Alternating between de Kralingse Pmopadour, Dholakia Rose Chocolate and Gawith Hoggarth Tia Maria


----------



## Commander Quan

Toque Christmas pudding and Toque Espresso


----------



## Plantpartaker

Can someone explain to me why they snuff and the effects snuffing has on them?


----------



## LandonColby

Plantpartaker said:


> Can someone explain to me why they snuff and the effects snuffing has on them?


Snuffing is just another way to use/enjoy tobacco. I only use snuff occasionally and it's usually this time of year when the weather is cooler. As far as effects go, depending on the snuff and the amount you take, you can achieve a decent nicotine kick or head change, if that's what you want to call it. Snuff is nice if you enjoy smells and sensations, or if you want something to curve your appetite for a pipe.

I usually take a pinch of Hedges (my favorite snuff) when the house is full for the holidays and I don't want to stray away from the party to smoke a pipe.


----------



## Plantpartaker

Do snuff users experience withdrawals? I do not experience withdrawals with pipe or cigar smoking. Is snuff any different?


----------



## LandonColby

Plantpartaker said:


> Do snuff users experience withdrawals? I do not experience withdrawals with pipe or cigar smoking. Is snuff any different?


All that depends on how much nicotine you consume. And depends on what you mean by "withdrawals". I have never had withdrawals from nicotine but I have had strong cravings for it back when I used to dip a lot. I don't see why you would have any negative effects from snuff since you already know your nicotine limits. I have taken too much, but never had withdrawals.


----------



## Plantpartaker

What I meant was a craving. There is debate that tobacco alone is not what causes the cravings but the additives in the cigarettes. I haven't smoked cigarettes for five years and I do not experience the severe cravings when I use tobacco in the form of piping or smoking a cigar. Sorry for the confusion. Can you recommend an online store for snuff?


----------



## LandonColby

Plantpartaker said:


> What I meant was a craving. There is debate that tobacco alone is not what causes the cravings but the additives in the cigarettes. I haven't smoked cigarettes for five years and I do not experience the severe cravings when I use tobacco in the form of piping or smoking a cigar. Sorry for the confusion. Can you recommend an online store for snuff?
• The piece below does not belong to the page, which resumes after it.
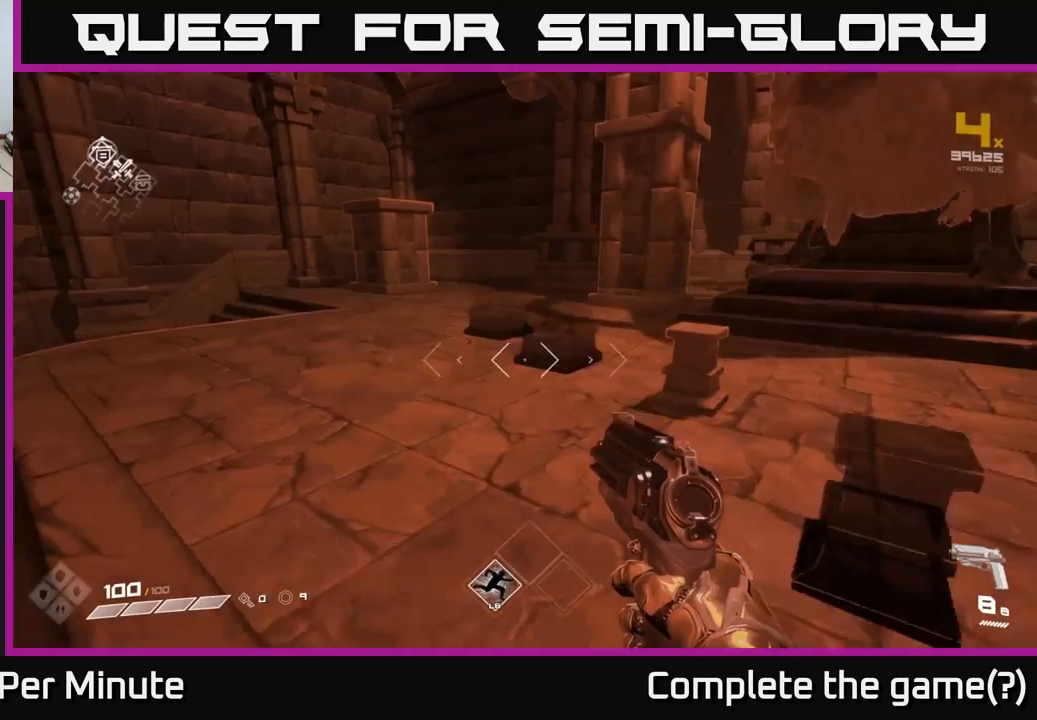
{"buttons": [], "left_stick": "center", "right_stick": "left", "events": [[117, "left_stick", "up-left"], [150, "right_stick", "center"], [333, "left_stick", "left"], [433, "right_stick", "left"], [483, "left_stick", "center"]]}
I have never been a cigarette smoker so I don't know how the cravings compare. but in short, no, I haven't seen any difference in my cravings to smoke or have nicotine in any way since I started using snuff.

I buy all my snuff from here.


----------



## tmoran

Plantpartaker said:


> What I meant was a craving. There is debate that tobacco alone is not what causes the cravings but the additives in the cigarettes. I haven't smoked cigarettes for five years and I do not experience the severe cravings when I use tobacco in the form of piping or smoking a cigar. Sorry for the confusion. Can you recommend an online store for snuff?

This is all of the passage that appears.